Civic activism and politics in Russia
“Trial by Fire: a Natural Disaster’s Impact on Support for the Authorities in Rural Russia,” in World Politics, 2014, 66(4), 641-668 (with Egor Lazarev, Irina Soboleva, and Boris Sokolov) Link
We explore the microfoundations of political support under a nondemocratic regime by investigating the impact of a natural disaster on attitudes toward the government. The research exploits the enormous wildfires that occurred in rural Russia during the summer of 2010 as a natural experiment. We test the effects of fires with a survey of almost eight hundred respondents in seventy randomly selected villages. We find that in the burned villages there is higher support for the government at all levels. Most counterintuitively, the rise of support for authorities cannot be fully explained by the generous governmental aid. The authors interpret the results by the demonstration effect of the government’s performance.
“Means of Production VS Means of Coercion: Can Russian Business Limit the Violence of Predatory State?,” in Post-Soviet Affairs, 2014, 30(1), 171-194 (with Andrei Yakovlev and Anton Kazun) Link
The formation of organizations capable of effectively restricting violence in society is a necessary condition for transition from developing societies to societies with sustainable economic growth. We explore the logic of formation of such organizations using the case study of collective actions of the Russian business community aimed at restricting “state violence” against business. We seek to identify the conditions leading to a shift in the choice of strategies from attempts at informal agreements with extortionists controlling means of coercion to cooperation of businessmen and trace the further evolution of organized forms of collective action. Finally, we assess to what extent the created organizations can be efficient and self-supporting in the long term.

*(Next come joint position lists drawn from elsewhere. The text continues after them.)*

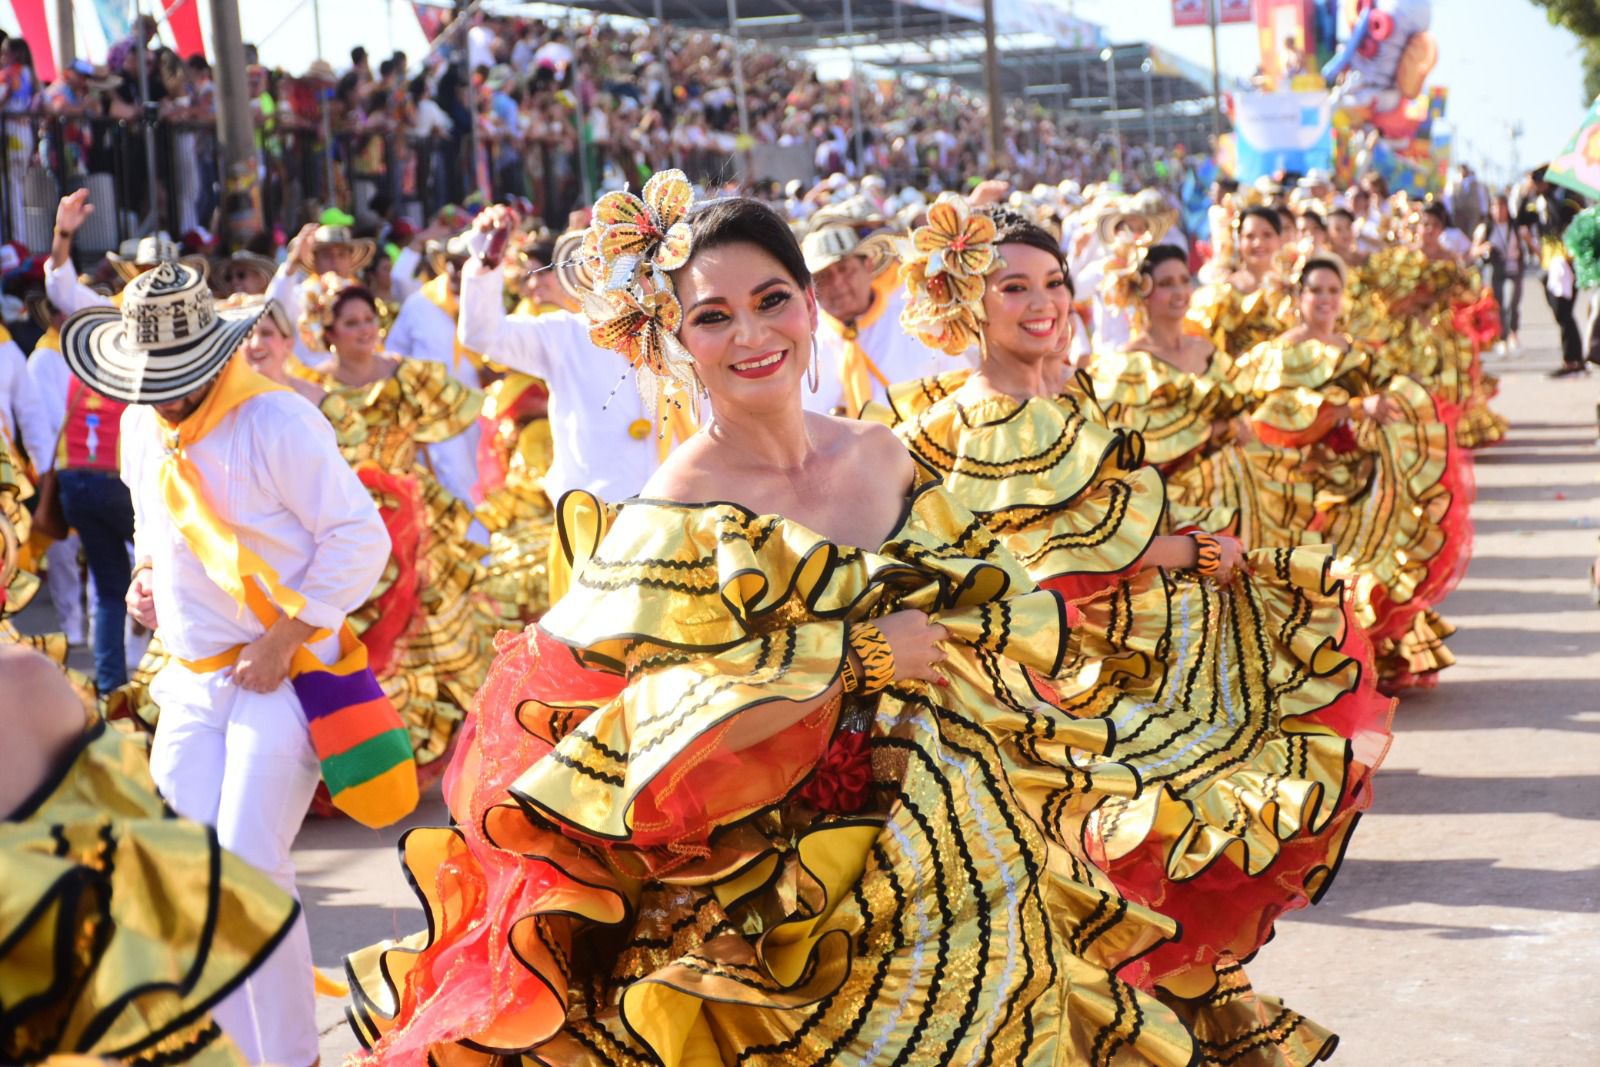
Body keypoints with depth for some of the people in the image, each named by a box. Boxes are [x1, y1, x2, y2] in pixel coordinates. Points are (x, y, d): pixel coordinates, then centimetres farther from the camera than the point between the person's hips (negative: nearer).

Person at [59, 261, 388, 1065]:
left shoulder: (276, 422, -16)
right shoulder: (139, 428, 8)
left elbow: (359, 537, -15)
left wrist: (286, 637, -18)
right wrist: (146, 576, 5)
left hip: (280, 672, -7)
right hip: (190, 680, 7)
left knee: (251, 864, -12)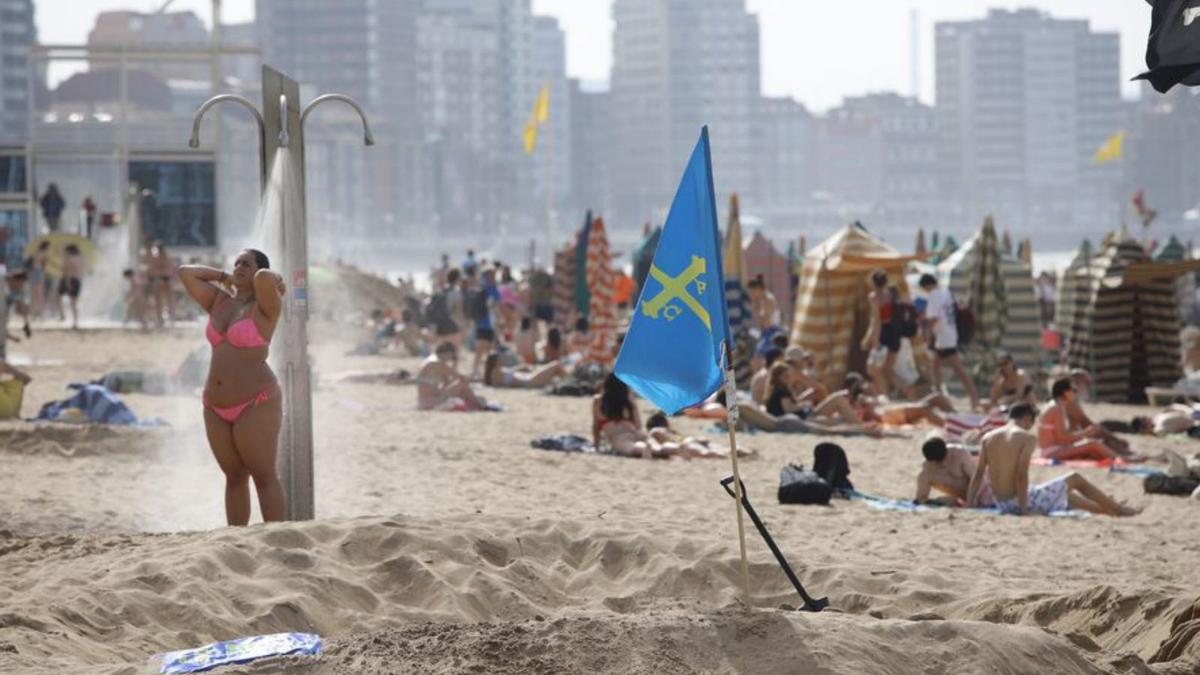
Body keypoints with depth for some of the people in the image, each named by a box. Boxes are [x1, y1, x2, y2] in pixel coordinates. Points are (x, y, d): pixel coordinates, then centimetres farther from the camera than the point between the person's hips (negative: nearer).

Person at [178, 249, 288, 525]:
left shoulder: (264, 306, -6)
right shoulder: (220, 302, 13)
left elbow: (265, 278, -26)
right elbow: (186, 272, 16)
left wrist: (276, 282, -5)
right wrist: (222, 276, 16)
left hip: (255, 404, -7)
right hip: (216, 408, 7)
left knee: (264, 476, -6)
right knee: (234, 477, 8)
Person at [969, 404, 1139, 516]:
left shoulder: (988, 437, 6)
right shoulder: (1027, 438, -11)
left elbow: (978, 474, 3)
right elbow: (1021, 475, -20)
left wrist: (969, 504, 5)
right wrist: (1023, 508, -17)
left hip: (1002, 504, 7)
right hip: (1022, 500, -7)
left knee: (1067, 494, 31)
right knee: (1075, 479, 18)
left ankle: (1107, 509, 48)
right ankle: (1118, 509, 32)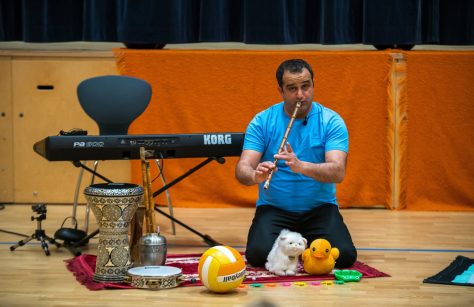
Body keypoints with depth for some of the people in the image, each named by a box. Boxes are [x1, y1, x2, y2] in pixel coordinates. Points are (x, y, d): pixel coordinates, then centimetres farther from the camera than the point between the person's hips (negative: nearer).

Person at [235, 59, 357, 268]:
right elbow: (242, 168, -11)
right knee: (259, 254, -27)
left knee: (345, 256, -23)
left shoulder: (331, 121, -5)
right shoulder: (262, 121, -3)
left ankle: (308, 244, 12)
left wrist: (301, 166, -37)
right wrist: (255, 175, -36)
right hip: (274, 208, 0)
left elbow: (338, 172, -18)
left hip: (320, 207, 0)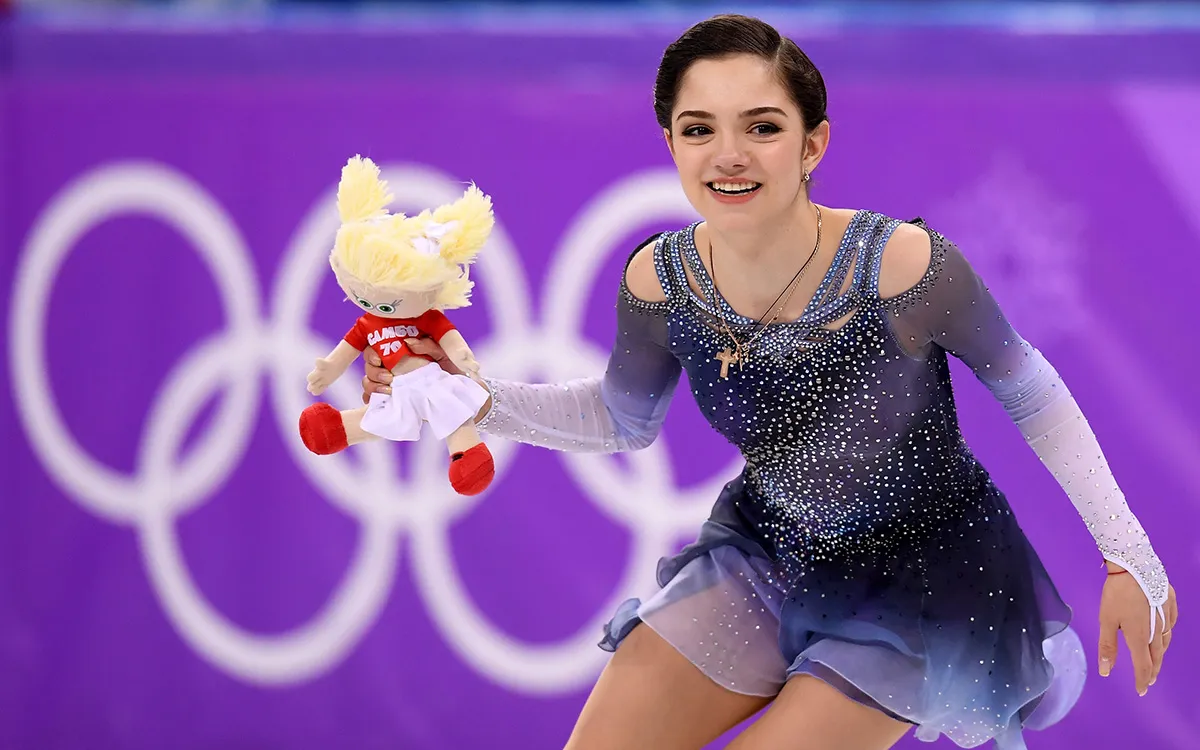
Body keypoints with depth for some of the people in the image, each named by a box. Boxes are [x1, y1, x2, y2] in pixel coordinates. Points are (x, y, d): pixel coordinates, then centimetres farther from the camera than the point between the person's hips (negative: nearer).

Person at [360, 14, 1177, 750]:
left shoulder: (900, 264, -30)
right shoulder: (659, 280, -16)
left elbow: (1032, 395, -13)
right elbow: (625, 417, 5)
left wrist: (1129, 557, -10)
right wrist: (479, 398, -10)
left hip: (921, 575, -4)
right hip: (770, 558, 4)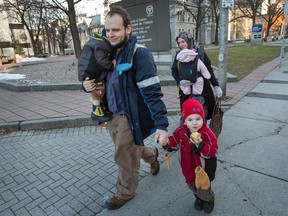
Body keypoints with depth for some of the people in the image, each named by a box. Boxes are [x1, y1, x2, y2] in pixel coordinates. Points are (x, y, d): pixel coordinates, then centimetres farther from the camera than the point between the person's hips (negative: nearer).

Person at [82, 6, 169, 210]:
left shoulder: (139, 54, -18)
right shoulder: (111, 52, 7)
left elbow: (153, 93, -24)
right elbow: (105, 81, 18)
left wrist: (162, 125, -29)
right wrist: (89, 85, -4)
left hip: (130, 116, -7)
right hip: (112, 114, 8)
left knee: (125, 157, 8)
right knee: (129, 149, 23)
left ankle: (125, 192, 36)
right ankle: (152, 155, 53)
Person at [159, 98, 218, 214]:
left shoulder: (206, 133, -25)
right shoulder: (181, 131, -14)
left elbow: (213, 151, -25)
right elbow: (174, 143, -2)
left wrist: (201, 145, -42)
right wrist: (166, 143, -23)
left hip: (204, 168, -3)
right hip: (189, 167, 4)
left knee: (203, 188, 18)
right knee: (192, 186, 25)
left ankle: (209, 199, 53)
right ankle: (199, 197, 58)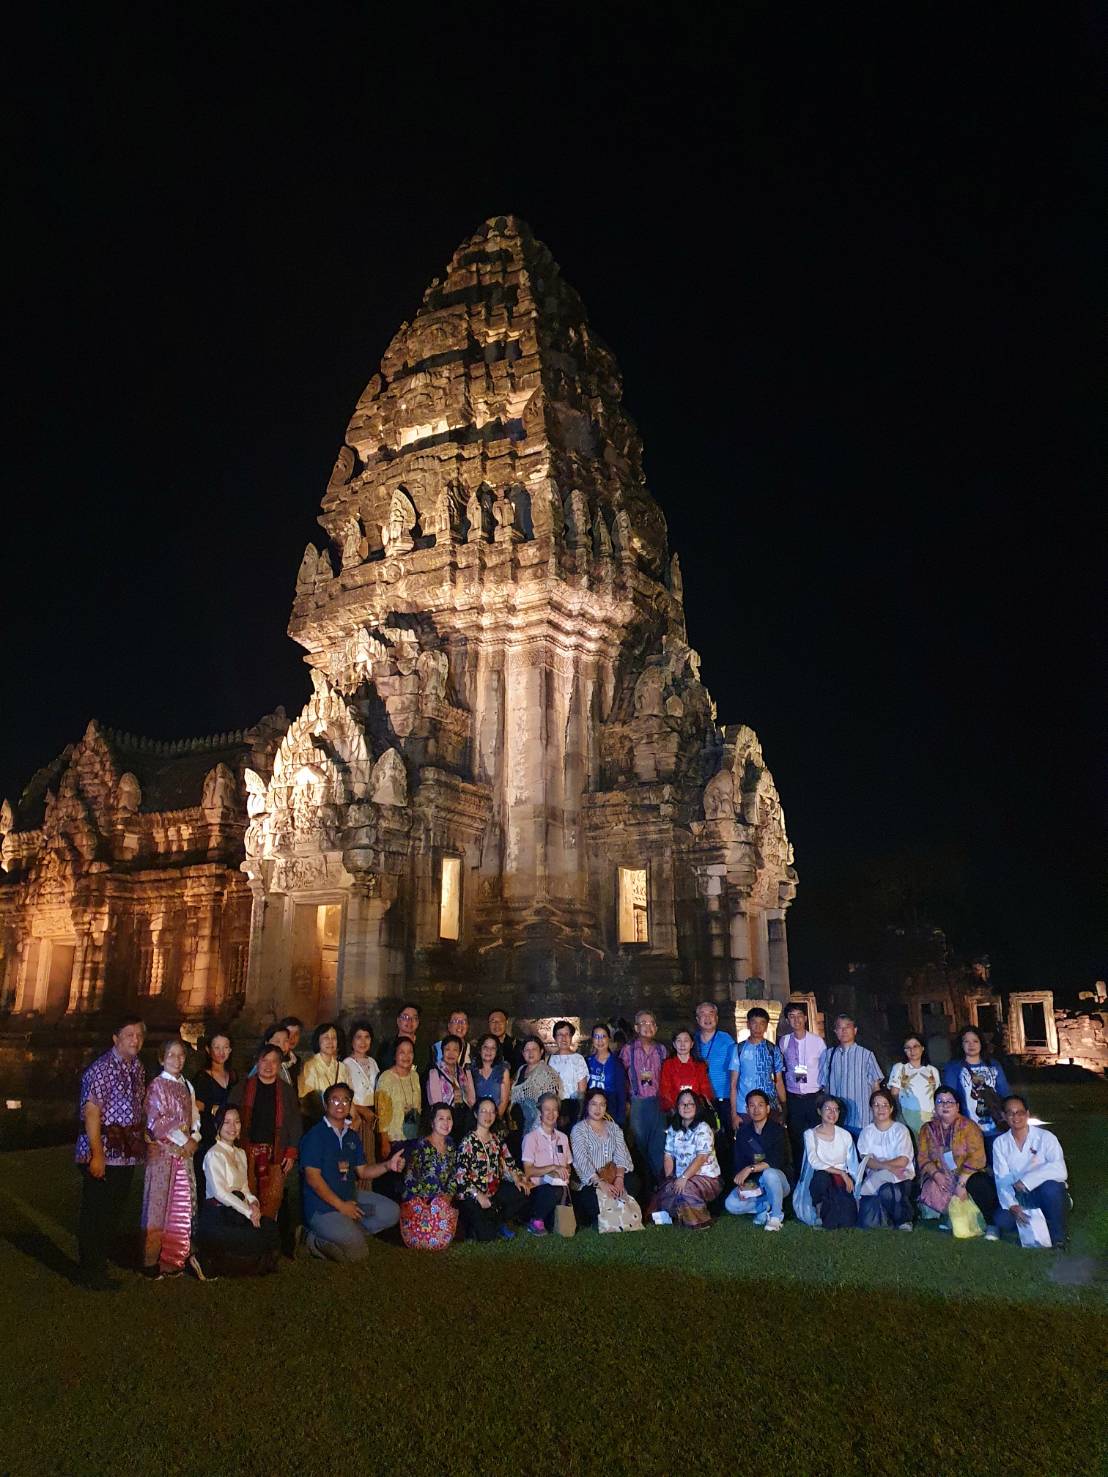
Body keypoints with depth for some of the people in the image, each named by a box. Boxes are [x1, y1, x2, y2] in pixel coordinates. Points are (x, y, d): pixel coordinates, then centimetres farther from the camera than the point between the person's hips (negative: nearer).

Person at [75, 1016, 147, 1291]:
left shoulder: (137, 1067, 11)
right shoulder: (100, 1069, -14)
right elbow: (91, 1112, -18)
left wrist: (140, 1140, 13)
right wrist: (97, 1153, -21)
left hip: (127, 1152, 8)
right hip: (103, 1150, -8)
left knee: (114, 1213, 15)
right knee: (95, 1214, 2)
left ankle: (98, 1265, 27)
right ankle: (91, 1272, 12)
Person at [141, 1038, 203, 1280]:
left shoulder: (187, 1086, 13)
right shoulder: (157, 1086, -7)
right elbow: (156, 1121, -13)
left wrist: (194, 1139, -3)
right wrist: (182, 1141, -12)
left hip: (184, 1151, 6)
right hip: (162, 1152, -6)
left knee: (182, 1205, 7)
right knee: (159, 1204, -2)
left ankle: (174, 1257, 16)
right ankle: (152, 1261, 7)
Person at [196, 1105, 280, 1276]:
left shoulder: (240, 1153, 17)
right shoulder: (214, 1154, -9)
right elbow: (220, 1193, -16)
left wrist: (253, 1201, -7)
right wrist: (248, 1211, -16)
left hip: (236, 1213, 8)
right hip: (217, 1218, -8)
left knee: (272, 1229, -11)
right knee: (258, 1240, -18)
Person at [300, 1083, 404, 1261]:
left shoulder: (352, 1136, 12)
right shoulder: (315, 1135, -12)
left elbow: (362, 1171, 12)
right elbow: (313, 1178, -17)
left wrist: (388, 1166, -7)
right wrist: (340, 1205, -18)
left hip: (350, 1197, 8)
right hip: (322, 1205, -8)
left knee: (391, 1212, -3)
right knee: (356, 1251, -23)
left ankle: (345, 1233, 1)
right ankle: (316, 1240, 1)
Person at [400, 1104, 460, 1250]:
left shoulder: (450, 1144, 6)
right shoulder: (422, 1146, -14)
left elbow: (454, 1174, 11)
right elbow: (410, 1179, -15)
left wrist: (450, 1194, -6)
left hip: (442, 1199, 6)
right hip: (418, 1200, -6)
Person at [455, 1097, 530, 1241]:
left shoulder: (497, 1139, 10)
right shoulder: (468, 1141, -11)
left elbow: (508, 1162, 11)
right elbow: (460, 1174, -15)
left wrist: (517, 1179, -8)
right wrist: (478, 1195, -24)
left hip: (495, 1190, 6)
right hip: (472, 1195, -6)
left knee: (522, 1194, -18)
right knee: (486, 1235, -22)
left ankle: (500, 1222, 6)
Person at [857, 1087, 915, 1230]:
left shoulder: (900, 1130, 2)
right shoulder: (867, 1132, 9)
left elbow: (902, 1162, -9)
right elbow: (866, 1161, -4)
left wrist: (877, 1164, -10)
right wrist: (889, 1166, -19)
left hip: (900, 1178, -2)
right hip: (874, 1180, 2)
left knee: (886, 1190, -38)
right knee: (868, 1223, -21)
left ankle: (904, 1220, -7)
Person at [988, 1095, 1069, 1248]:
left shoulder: (1045, 1137, -10)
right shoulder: (1000, 1143, 1)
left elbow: (1060, 1170, -25)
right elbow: (1002, 1179, -6)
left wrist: (1026, 1180, -31)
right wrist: (1012, 1205, -23)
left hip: (1046, 1195, -2)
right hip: (1019, 1197, 2)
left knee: (1051, 1186, -36)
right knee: (1001, 1220, -25)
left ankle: (1058, 1238, -13)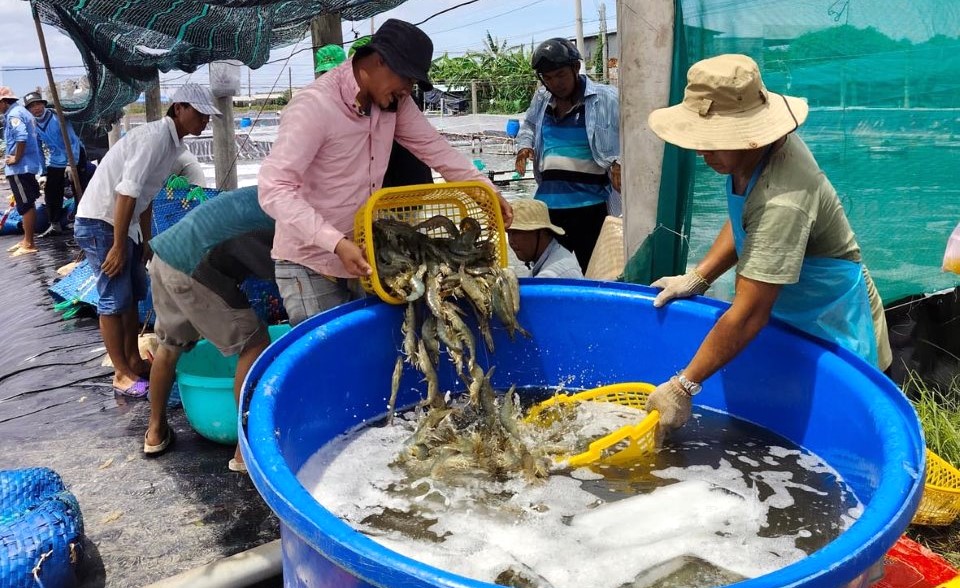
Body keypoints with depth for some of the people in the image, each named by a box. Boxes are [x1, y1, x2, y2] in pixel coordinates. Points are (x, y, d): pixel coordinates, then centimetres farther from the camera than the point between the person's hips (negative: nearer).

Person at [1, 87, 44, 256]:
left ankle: (29, 244, -3)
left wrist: (16, 158, -18)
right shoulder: (21, 111, 18)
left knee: (25, 205, -7)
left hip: (20, 167, -10)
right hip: (26, 165, 10)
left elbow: (21, 137, -28)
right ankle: (27, 239, 24)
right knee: (27, 204, 15)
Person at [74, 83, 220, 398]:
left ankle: (134, 361, 27)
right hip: (99, 223, -10)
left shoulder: (172, 142, 8)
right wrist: (118, 247, -24)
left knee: (133, 293, 15)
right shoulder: (155, 136, -21)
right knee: (115, 299, -4)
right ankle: (122, 375, 5)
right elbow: (127, 192, -26)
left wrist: (145, 240, 20)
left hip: (122, 223, 10)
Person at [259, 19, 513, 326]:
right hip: (310, 263, -7)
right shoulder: (314, 105, -24)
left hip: (363, 254, 7)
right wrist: (336, 242, -38)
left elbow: (433, 146, 4)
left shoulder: (394, 101, -3)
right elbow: (274, 189, -29)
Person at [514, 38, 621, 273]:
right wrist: (524, 145, 7)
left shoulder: (606, 99, -5)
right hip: (547, 202, 5)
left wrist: (620, 162, -22)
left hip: (590, 203, -5)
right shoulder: (541, 99, 10)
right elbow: (528, 125, 28)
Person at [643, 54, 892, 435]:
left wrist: (683, 387, -30)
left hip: (832, 332, -8)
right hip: (791, 318, 8)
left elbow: (748, 316, -34)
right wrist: (698, 278, 0)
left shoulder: (783, 201, -36)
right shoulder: (752, 147, -9)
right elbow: (744, 224, 11)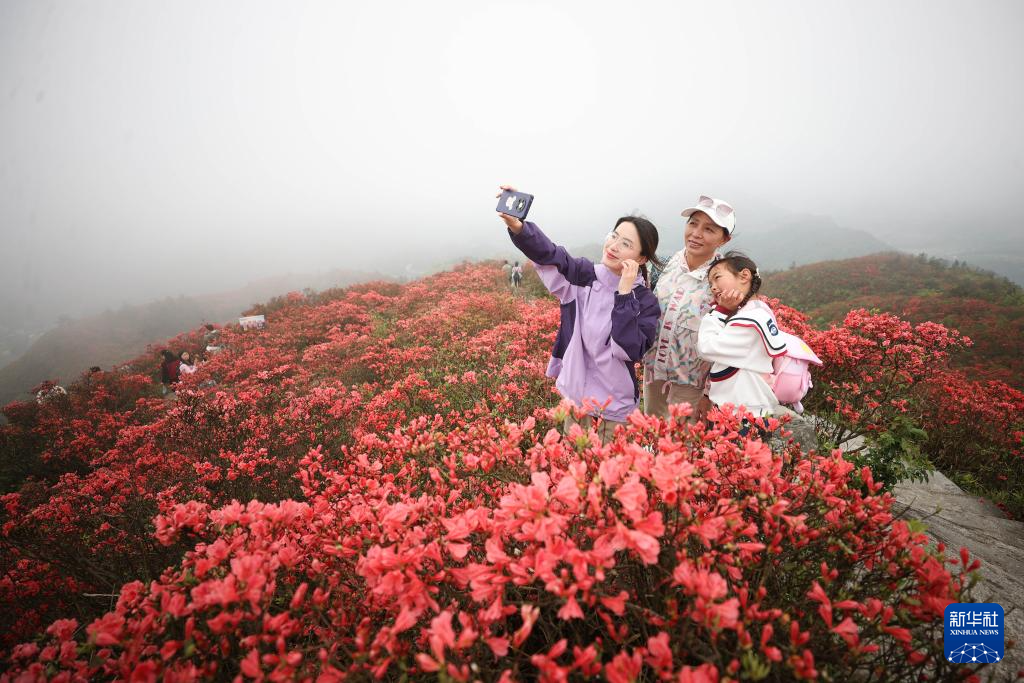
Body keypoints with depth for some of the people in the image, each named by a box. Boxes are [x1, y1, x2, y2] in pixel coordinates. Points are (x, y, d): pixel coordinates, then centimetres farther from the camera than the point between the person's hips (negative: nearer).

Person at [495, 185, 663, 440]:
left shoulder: (645, 301, -12)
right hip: (574, 393, 3)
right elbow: (547, 254, -21)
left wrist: (624, 294, -27)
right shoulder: (582, 276, -6)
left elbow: (629, 351, -24)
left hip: (615, 403, -2)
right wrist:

A common opinion among scholars is that civil society in Russia is weak and that this constitutes an obstacle to the development of democracy. The perceived weakness of civil society is attributed to a variety of causes — from the cultural legacies of imperial and Soviet Russia, which have supposedly left Russians atomized and distrustful, to the authoritarian repression of the current regime. As a result, political leaders are today unconstrained — and their policies unaffected — by those who represent particular social interests. We examine the evidence and argue that this view does not offer a full picture of Russian civil society. Russians are not more distrustful than citizens of comparable countries. The evidence does suggest a low level of civic participation after the end of communism—in part because membership in the discredited Communist Party and pro forma membership in official labor unions were not quickly replaced by other involvements — but we also find an apparent increase in civic activity in the past five years, despite the tightening of political controls. At the same time, nongovernmental organizations have improved their capacity to mobilize supporters and volunteers and to raise cash through contributions. We show that in two key regards — the petitioning of officials at all levels of the state and election monitoring— Russian citizens have affected political outcomes and policy decisions, albeit to a limited extent.